London — Oil prices fell on Wednesday, swept lower by a broad decline across financial markets, as concern about the outlook for global growth and evidence of yet more crude supply wiped out half of this week’s gains.
Producer cartel Opec, with partner countries such as Russia, meets on Thursday to discuss a potential cut in crude output.
In the face of a growing supply overhang, it will be keen to avert the kind of build-up in global oil inventories that sent prices on a 19-month long decline starting in late 2014.
After reaching a truce on trade over the weekend, the US and China appeared once again to be at loggerheads after President Donald Trump threatened “major tariffs” on Chinese imports if the two failed to reach an effective deal.

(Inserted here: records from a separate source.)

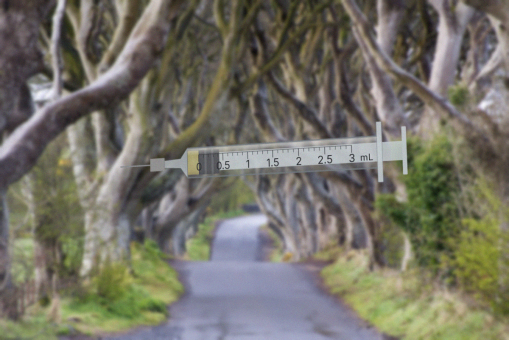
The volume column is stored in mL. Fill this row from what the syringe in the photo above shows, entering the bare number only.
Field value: 0
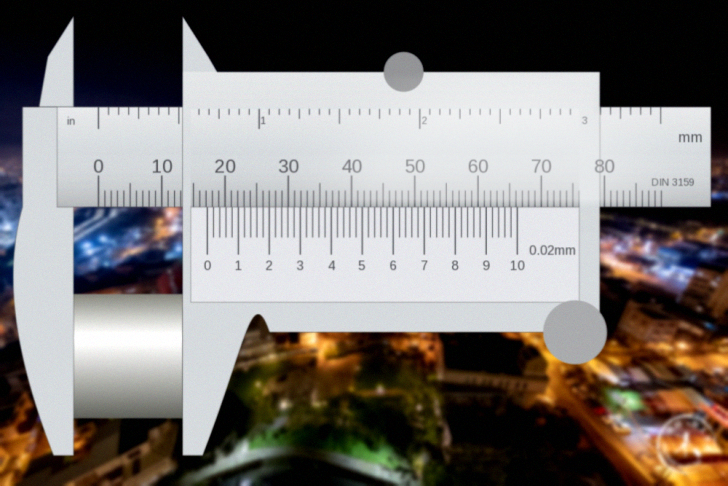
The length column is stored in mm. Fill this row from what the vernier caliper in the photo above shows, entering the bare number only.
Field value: 17.2
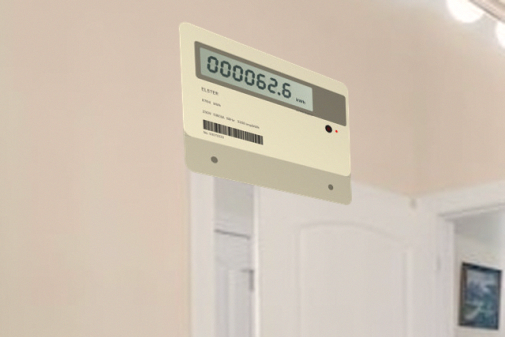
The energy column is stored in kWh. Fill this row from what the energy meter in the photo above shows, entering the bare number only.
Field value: 62.6
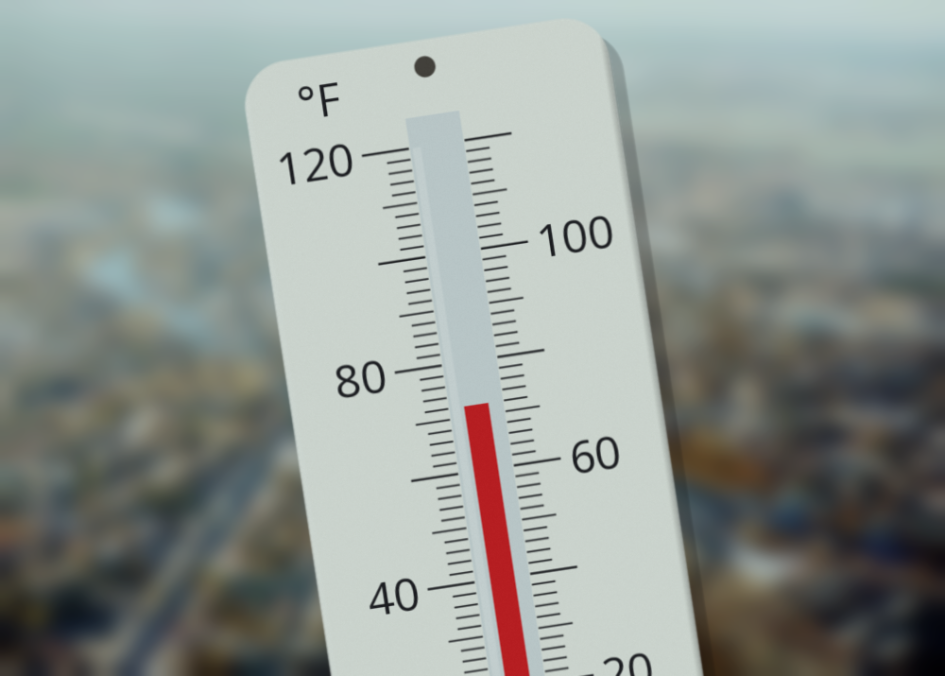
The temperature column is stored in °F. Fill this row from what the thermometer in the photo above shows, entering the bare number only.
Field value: 72
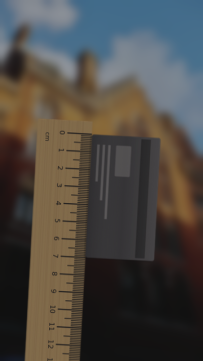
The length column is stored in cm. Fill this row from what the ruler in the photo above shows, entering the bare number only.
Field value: 7
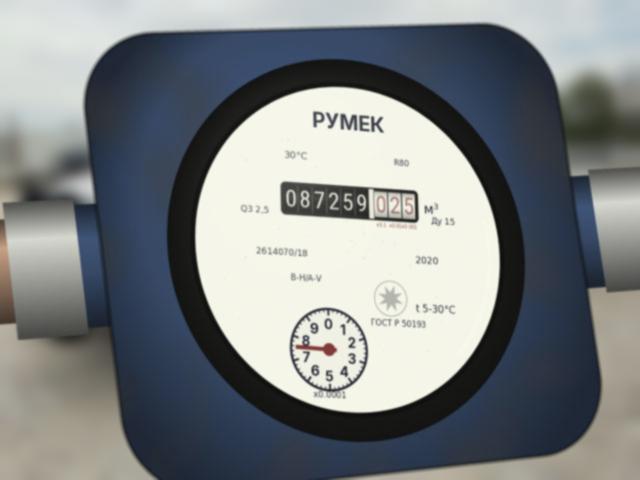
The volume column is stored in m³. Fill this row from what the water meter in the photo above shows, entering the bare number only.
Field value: 87259.0257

Stock markets tumbled, taking cyclical assets such as oil with them, as the renewed tension rekindled fears of a global recession. Those concerns were reflected by a sharp drop in longer-term US treasury yields.
Brent crude futures were down 28c on the day at $61.88 a barrel by 10.24am GMT, while US crude futures were down 26c at $52.40.
The oil price rallied by nearly 10% over Monday’s and Tuesday’s sessions, but has now retraced half of those gains.
“Oil sentiment is very fragile given clear event risk at play,” Harry Tchilinguirian, head of commodity strategy at BNP Paribas told the Reuters Global Oil Forum.
“The optimism that emerged following the Group of 20 summit with some progress in US-China trade relations and the announcements of producer cooperation … give way very quickly.”
Saudi Arabia produced a record 11.3-million barrels a day of crude in November, according to a source familiar with the matter.
That marks a rise from October’s 10.65-million barrels a day, which, if confirmed, would mark the second-largest monthly increase since Reuters records began in 1997.
An 11th consecutive weekly build in US crude inventories, the world’s largest and most visible, added to the pressure on the prices.
Official US government oil production and inventory data is due later on Thursday, delayed by one day. A Reuters survey forecasts a decline of 900,000 barrels.
Asian petrol refining margins have fallen to their lowest in seven years, as have European margins, meaning that processing it has become a loss-making business, a worry for both oil investors and producers
Bank of America Merrill Lynch said in its 2019 economic outlook, published on Tuesday, that “most major economies are likely to see decelerating activity”, although it added that “a steady stream of monetary and fiscal stimulus measures” was expected to stem the slowdown.